Trop jeune pour prendre sa retraite, il s’est recyclé en agent immobilier et il a connu beaucoup de succès à Laval avec son associé et ami de longue date Jean-Pierre Proulx. Je le trouvais amusant lorsqu’il parlait de ses transactions immobilières et de ses pieds carrés. Plus drôle encore quand il avait une prise de bec avec ses copains Fazzioli, Pilon et Blanchette. La chanson des «Copains d’abord» leur collait parfaitement à la peau. Parfois, ça discutait fort, mais leur amitié était inébranlable.

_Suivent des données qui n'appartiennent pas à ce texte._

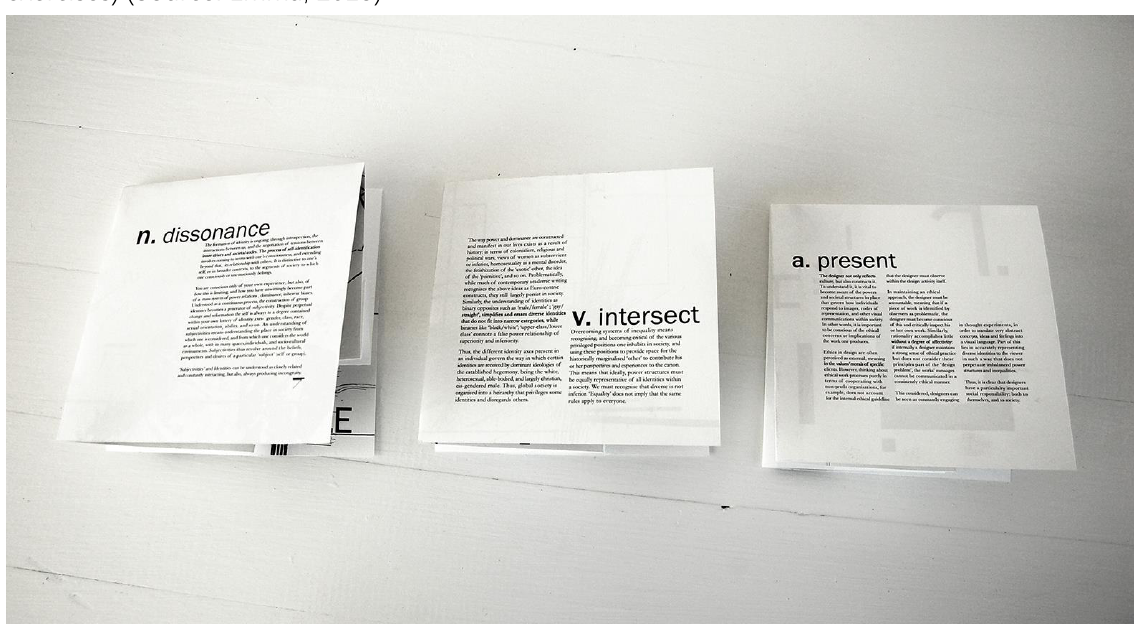
Figure 2.2 : Project 2: Mapping meaning through typographic play (Source: Emma,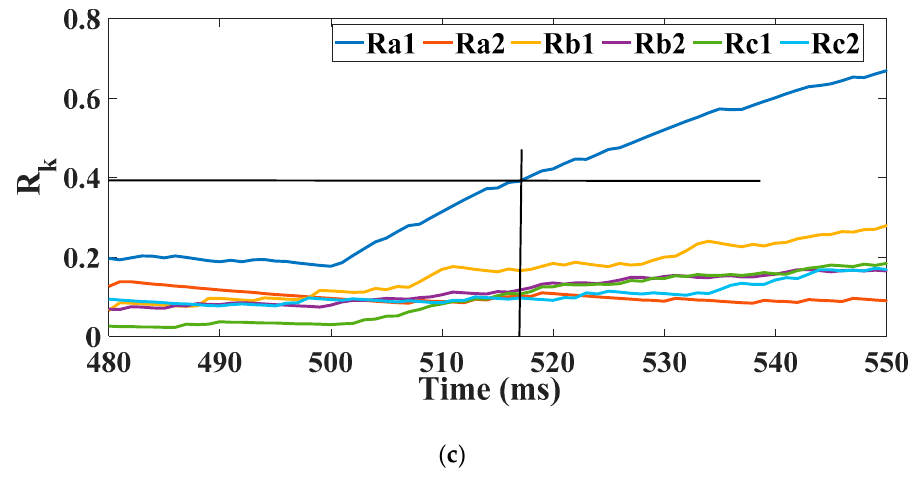
Figure 6. OPF test: ( a ) Phase current (a1); ( b ) Fault indices; ( c ) Detection time (zoom in of the fault indices).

Je ne suis que de passage…
Le printemps dernier, je me suis douté que l’état de santé de Carol se détériorait lorsqu’il a renoncé à son membership au club Islesmère en disant que son nerf sciatique le faisait trop souffrir. Il n’avait plus le même entrain et restait souvent seul à la maison. Heureusement, l’oncologue Jacques Laplante veillait sur lui comme s’il avait été son propre fils.
Comme tout le monde, Carol avait peur de la mort, ce grand inconnu. À la blague, il disait qu’il y a peut-être un terrain de golf au ciel et qu’il finira peut-être par jouer une partie avec Tiger Woods. Au plus fort de sa maladie, il avait encore le sens de l’humour. Voilà un homme que nous n’oublierons jamais.
À la radio, Renée Martel chante «Je ne suis que de passage dans ce monde…» en reprenant les paroles de son papa. Au hasard du temps, voilà une chanson de circonstances.
Mes plus vives condoléances à Michèle Vadnais, sa fille unique, à son gendre Alain Journeault, à leurs deux enfants, Ariane et Alexis, ainsi qu’à tous ses parents et amis. Je vous préviendrai lorsque j’aurai les informations concernant les obsèques.
Vad, tu peux maintenant aller rejoindre ta belle Raymonde. Repose en paix, mon ami!